In the first experiments, PATTERN was evaluated under different noise variance by considering whether the correct network model was recovered and the percentage of correct model prediction is calculated. A network model is considered to be correctly identified when all the nodes within the network are predicted correctly, i.e., all the functional nodes are predicted to be functional, and all the nonfunctional nodes are predicted to be nonfunctional. For instance, in the network shown in Fig. , the network structure is correctly predicted if and only if nodes 1, 2, 8 are predicted functional, and meanwhile node 3-5 are predicted to be nonfunctional. (Node 6, 7 are independent nodes and thus are not considered.). The percentage of correct model prediction is defined as the ratio of the number of correct model predictions to the total number of experimental trials. For example, if among 100 trials, models are predicted correctly 80 times, the percentage of correct model prediction is 80%.
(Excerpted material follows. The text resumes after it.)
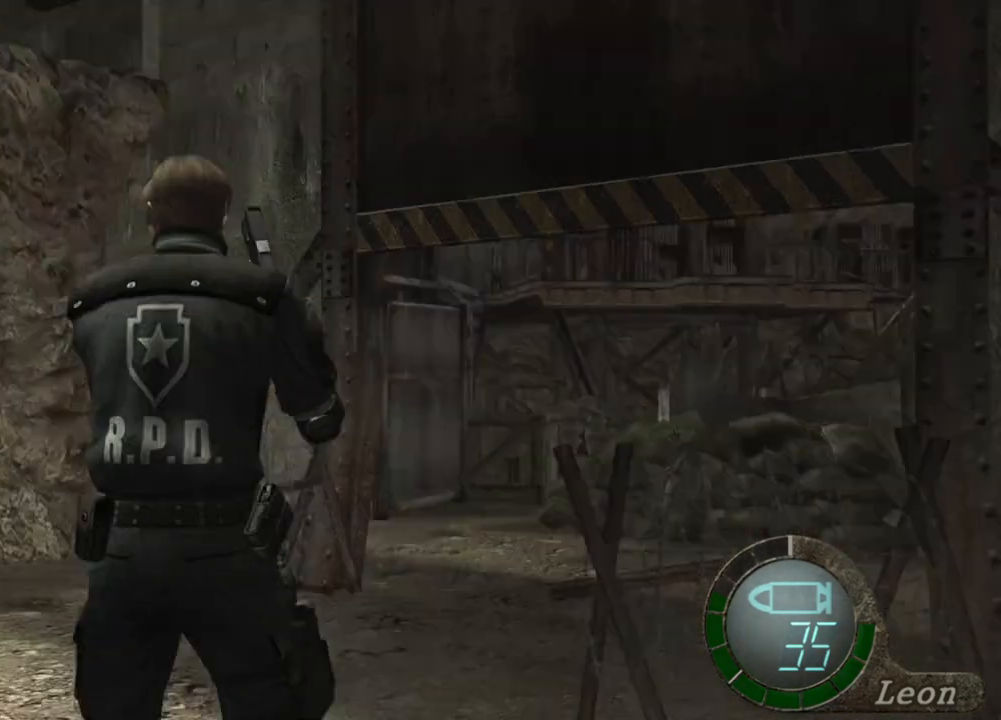
{"keys": [], "mouse": [], "events": [[67, "mouse_right", "down"], [201, "mouse_right", "up"]]}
The result of first experiment is shown in Fig. . It can be seen that PATTERN was able to identify the network structure correctly when noise is small, and the performance decreases as noise increases. To further evaluate the ability of PATTERN to estimate the regulatory coefficients βi, the mean squared error of estimated βi was calculated and compared with that of a direct method. The direct approach result is computed by considering the complete model, i.e., all the nodes are functional. In the network shown in Fig. , when using direct method, all five parent nodes 1-5 of node 8 in the network are considered, and the actual regression model is: y = x1β1+ x2β2 + x3β3 + x4β4 + x5β5 + ε. The direct method mimics the common practice of the Bayesian Networks based reconstruction approach and infers the regulatory relationship without considering node enrichment, thus involving all the nodes in inference. The comparison is shown in Fig. . Compared with the direct method, PATTERN does improve the estimation accuracy of βi greatly under all tested noise conditions, which demonstrates the capability of PATTERN to identify the correct network structure and accurately estimate βi.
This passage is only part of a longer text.